* **TASK PROMPT**
Gather every line of the material below that contains the string "family". Case counts.

* **DATA SHOWN**
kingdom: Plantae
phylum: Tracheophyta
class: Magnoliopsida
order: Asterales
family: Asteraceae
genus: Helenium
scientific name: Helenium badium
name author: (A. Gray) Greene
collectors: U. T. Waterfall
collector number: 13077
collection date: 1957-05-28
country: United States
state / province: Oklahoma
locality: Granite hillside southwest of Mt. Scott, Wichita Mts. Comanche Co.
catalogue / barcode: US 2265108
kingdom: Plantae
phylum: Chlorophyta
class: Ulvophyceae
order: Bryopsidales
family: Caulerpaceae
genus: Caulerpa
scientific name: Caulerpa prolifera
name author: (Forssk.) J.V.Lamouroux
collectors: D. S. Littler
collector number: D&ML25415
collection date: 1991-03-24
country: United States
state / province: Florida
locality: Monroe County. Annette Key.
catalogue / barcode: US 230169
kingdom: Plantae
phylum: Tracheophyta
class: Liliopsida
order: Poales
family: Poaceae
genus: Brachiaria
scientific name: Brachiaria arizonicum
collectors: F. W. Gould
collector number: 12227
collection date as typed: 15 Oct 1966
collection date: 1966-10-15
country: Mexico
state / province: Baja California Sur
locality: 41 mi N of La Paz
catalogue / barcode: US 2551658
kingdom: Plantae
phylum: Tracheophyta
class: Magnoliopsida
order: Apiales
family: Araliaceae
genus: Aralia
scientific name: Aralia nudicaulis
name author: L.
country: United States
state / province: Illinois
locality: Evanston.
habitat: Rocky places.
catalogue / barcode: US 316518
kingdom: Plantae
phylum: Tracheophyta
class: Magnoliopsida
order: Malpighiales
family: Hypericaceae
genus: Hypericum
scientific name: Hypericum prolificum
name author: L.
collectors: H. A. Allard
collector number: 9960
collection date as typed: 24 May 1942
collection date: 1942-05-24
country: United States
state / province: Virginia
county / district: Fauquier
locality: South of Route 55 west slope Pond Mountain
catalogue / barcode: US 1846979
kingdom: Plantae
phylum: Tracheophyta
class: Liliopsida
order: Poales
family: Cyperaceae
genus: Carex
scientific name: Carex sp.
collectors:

* **THE RESPONSE**
family: Asteraceae
family: Caulerpaceae
family: Poaceae
family: Araliaceae
family: Hypericaceae
family: Cyperaceae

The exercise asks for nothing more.